The proposed quantum-resistant blockchain and deep learning framework for securing autonomous vehicle networks (AVNs) in intelligent transportation systems (ITS). Using simulation tools such as MATLAB, NS-3, SUMO, OMNeT++, and Hyperledger Fabric, the model was tested in realistic V2X scenarios, with the quantum resistance evaluated via the IBM Quantum Lab. The deep learning component, which uses CNNs and RNNs, achieved 95.2% accuracy, 94.1% precision, 93.5% recall, and a 93.8% F1 score, with false positive (4.3%) and false negative (6.1%) rates and a 0.32-second processing time per image, confirming efficient real-time threat detection. The blockchain layer, which employs lattice-based cryptography and SHA-3 hashing, demonstrated 99.9% data integrity, 150 transactions per second, 2.1-second upload time, 1.5-second block validation, and 5.2-second synchronization, with 1.2 KB storage per transaction.
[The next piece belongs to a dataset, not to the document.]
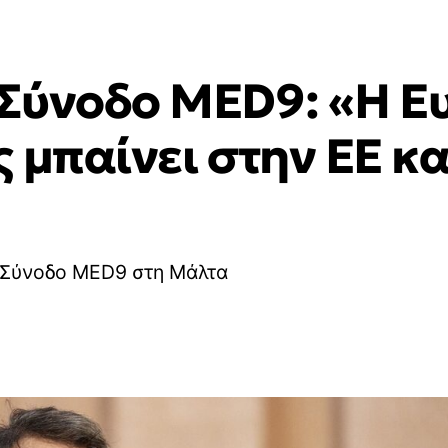
Σύνοδο MED9: «Η Ε
 μπαίνει στην ΕΕ και
 Σύνοδο MED9 στη Μάλτα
These results highlight the framework’s ability to ensure secure, tamper-proof V2X communication under high transaction loads while resisting quantum threats. The hybrid approach synergizes deep learning’s proactive anomaly detection with blockchain’s decentralized trust, achieving scalability and low latency. However, limitations such as reliance on synthetic data and computational costs require further real-world validation. These metrics position the framework as a robust, future-proof solution for ITS cybersecurity, surpassing prior works in terms of quantum resistance and real-time performance.

Conclusion

This research presents a novel cybersecurity framework that integrates a quantum-resistant blockchain and deep learning to address vulnerabilities in autonomous vehicle networks (AVNs) within intelligent transportation systems (ITS). The framework introduces three key contributions: a postquantum secure communication protocol using lattice-based cryptography, a decentralized blockchain-based data-sharing platform with zk-SNARKs for privacy and SHA-3 hashing for integrity, and deep learning models (CNNs and RNNs) for real-time anomaly detection. The experimental results validate its efficacy, with deep learning achieving 95.2% accuracy, 94.1% precision, 93.5% recall, and 0.32-second processing time per image, ensuring rapid threat detection. The blockchain layer delivers 99.9% data integrity, 150 transactions per second, 1.5-second block validation, and 2.1-second upload time, demonstrating scalability and quantum resistance. These metrics confirm the framework’s ability to secure V2X communications against classical and quantum threats while maintaining efficiency in high-load ITS environments. By enabling secure, tamper-proof data exchange and proactive threat mitigation, the framework enhances road safety, communication reliability, and system scalability, paving the way for robust autonomous transportation systems. However, limitations include computational costs, reliance on synthetic data, and the need for large-scale real-world validation. Future work should focus on optimizing computational efficiency, testing with real vehicular data, and integrating with legacy ITS infrastructure to ensure long-term reliability. This synergistic approach, which combines a quantum-resistant blockchain with adaptive deep learning, offers a visionary solution, significantly advancing trust, safety, and resilience in AVNs and setting a foundation for future-proof ITS cybersecurity.